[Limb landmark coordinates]
──────────────────────────────

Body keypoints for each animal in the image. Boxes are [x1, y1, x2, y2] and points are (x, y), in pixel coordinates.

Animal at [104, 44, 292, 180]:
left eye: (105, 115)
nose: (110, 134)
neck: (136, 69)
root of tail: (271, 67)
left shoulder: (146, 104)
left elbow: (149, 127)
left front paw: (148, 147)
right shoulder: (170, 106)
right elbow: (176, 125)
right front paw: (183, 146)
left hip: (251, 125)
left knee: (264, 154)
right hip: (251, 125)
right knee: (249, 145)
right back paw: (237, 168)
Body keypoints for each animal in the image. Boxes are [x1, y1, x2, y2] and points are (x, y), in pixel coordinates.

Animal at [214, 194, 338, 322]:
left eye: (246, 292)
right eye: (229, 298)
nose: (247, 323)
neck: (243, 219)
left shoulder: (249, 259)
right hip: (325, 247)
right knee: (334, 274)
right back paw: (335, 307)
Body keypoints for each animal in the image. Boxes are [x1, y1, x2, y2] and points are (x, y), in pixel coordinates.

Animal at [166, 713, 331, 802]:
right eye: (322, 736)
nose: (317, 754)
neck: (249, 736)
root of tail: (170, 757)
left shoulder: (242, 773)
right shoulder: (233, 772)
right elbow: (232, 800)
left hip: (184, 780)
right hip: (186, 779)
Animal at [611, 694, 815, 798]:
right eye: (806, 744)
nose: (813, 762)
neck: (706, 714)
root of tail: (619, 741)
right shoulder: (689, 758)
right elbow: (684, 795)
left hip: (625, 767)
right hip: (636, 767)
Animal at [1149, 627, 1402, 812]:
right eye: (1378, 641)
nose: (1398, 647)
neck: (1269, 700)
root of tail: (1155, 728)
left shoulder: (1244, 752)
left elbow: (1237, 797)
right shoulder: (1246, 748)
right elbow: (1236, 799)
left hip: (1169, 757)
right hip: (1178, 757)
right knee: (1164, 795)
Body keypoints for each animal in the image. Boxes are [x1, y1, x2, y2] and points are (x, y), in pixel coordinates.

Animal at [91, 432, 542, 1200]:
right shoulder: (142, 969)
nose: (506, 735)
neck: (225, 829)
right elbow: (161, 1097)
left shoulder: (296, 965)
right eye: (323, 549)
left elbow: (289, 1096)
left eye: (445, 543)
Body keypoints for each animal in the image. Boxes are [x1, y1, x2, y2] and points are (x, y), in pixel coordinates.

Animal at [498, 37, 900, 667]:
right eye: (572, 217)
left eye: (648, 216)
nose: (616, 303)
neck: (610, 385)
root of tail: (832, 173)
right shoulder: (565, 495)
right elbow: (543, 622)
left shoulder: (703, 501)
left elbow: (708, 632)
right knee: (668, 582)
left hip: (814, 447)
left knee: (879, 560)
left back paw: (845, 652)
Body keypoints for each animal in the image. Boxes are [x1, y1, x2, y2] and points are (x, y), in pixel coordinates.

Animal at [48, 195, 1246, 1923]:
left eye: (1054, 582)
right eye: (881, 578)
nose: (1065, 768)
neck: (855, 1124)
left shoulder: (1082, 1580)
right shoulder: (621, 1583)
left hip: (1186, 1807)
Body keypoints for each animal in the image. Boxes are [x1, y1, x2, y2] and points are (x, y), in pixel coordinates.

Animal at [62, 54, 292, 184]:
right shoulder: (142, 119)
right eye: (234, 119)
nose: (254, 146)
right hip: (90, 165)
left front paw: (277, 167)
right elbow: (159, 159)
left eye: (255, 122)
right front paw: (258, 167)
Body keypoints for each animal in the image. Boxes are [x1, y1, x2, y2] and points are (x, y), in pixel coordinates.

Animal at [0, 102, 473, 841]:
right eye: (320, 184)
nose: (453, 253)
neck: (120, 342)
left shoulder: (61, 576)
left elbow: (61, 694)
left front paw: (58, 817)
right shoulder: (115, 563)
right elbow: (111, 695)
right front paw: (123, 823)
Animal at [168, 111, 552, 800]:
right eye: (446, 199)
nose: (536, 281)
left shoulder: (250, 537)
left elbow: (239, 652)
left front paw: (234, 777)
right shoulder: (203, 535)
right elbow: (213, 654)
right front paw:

──────────────────────────────

_WORK REQUEST_
Retype the lines from the one containing "right eye: (320, 184)" to the last line above. Change nothing and include no others.

_OUTPUT OF THE TASK_
right eye: (320, 184)
nose: (453, 253)
neck: (120, 342)
left shoulder: (61, 576)
left elbow: (61, 694)
left front paw: (58, 817)
right shoulder: (115, 563)
right elbow: (111, 695)
right front paw: (123, 823)
Animal at [168, 111, 552, 800]:
right eye: (446, 199)
nose: (536, 281)
left shoulder: (250, 537)
left elbow: (239, 652)
left front paw: (234, 777)
right shoulder: (203, 535)
right elbow: (213, 654)
right front paw:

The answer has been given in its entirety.